Porque empezó a preguntarle a sus conocidos cuál era la mejor forma de morir; la menos dolorosa, la más suave y benigna. Distraídos, sus compañeros a veces seguían el hilo de la conversación. Otras veces no le hacían demasiado caso. Llegó Silva a la conclusión que morir por arma blanca sería feo y terrible; que morir ahorcado era lo mejor, lo más rápido y acaso lo menos terrible.

Hoy día, sin duda el dolor de Máximo Silva habría sido llamado depresión, y probablemente, con la adecuada terapia habría podido continuar su vida y mantener a sus hijos a su lado. Pero en 1906, una decisión tan oscura, y tomada por un sacristán no podía ser sino señal de locura, y así lo publicaron los perióicos católicos, que entraron en leve tensión con los diarios como El Imparcial, que lo veían como un caso criminal teñido de tremendas emociones.
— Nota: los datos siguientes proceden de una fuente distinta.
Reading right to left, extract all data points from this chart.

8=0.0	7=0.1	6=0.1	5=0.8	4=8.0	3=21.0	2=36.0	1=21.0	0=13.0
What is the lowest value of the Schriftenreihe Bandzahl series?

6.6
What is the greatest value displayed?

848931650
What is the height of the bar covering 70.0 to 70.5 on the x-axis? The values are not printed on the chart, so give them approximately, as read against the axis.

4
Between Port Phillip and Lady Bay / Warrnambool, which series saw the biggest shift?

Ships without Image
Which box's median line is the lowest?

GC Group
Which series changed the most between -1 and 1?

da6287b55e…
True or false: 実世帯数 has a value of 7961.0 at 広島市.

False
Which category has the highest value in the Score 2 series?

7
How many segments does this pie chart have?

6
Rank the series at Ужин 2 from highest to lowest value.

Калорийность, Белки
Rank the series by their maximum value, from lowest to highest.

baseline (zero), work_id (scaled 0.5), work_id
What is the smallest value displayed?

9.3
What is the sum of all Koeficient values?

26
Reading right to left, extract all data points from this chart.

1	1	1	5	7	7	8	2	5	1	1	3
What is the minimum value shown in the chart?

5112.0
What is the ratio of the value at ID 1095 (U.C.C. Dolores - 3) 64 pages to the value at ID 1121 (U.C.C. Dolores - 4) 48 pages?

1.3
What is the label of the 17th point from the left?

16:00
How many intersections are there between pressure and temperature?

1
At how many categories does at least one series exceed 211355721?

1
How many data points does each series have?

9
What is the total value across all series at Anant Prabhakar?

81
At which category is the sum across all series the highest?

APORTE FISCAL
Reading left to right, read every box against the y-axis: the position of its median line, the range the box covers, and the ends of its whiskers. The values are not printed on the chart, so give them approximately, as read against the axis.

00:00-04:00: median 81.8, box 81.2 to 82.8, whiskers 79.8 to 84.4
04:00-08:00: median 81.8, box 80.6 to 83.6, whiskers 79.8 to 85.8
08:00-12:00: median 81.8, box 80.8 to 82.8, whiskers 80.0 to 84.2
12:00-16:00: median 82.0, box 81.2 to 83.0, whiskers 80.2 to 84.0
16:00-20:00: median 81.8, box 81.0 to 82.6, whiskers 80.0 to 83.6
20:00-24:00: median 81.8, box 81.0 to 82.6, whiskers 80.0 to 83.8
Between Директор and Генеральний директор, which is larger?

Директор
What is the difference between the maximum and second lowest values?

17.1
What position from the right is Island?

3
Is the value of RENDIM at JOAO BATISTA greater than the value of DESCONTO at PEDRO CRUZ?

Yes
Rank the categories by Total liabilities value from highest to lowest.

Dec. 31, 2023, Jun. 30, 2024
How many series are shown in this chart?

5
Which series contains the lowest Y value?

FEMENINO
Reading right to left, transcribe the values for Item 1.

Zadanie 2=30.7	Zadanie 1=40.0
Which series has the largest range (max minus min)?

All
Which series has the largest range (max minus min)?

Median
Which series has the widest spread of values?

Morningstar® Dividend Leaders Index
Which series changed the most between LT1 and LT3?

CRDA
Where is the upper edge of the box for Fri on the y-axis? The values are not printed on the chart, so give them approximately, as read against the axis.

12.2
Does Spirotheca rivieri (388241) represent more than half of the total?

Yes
Asumiendo el diferendo, el Imparcial publicó un editorial donde reflexionaba sobre el asunto: ¿todo aquel que se suicida, está loco? ¿Todos los sacristantes que optaran por darse muerte, estarian en las garras de la locura? No muy convencidos, los directivos del famoso diario miraron hacia la reconciliación del templo, que se efectuó con gran ceremonial, encabezado, nada menos que por el Arzobispo don Próspero María de Alarcón, quien, junto con el cabildo y numerosos sacerdotes dio tres veces la vuelta a toda la Catedral, rociándola con agua bendita. Bendijo también todas las capillas, y se detuvo largo rato, entre oraciones, en el Altar de los Reyes, sitio del suicidio de Máximo Silva.

La vida siguió su curso: los fieles volvieron a entrar a la Catedral a resolver sus asuntos de fe, y muchos años después, el Altar de los Reyes se incendió. Con su rescate y restauración, desapareció el último vestigio del dolor de Máximo Silva, sacristán mayor, que prefirió el infierno del suicida a una vida de desdicha y soledad.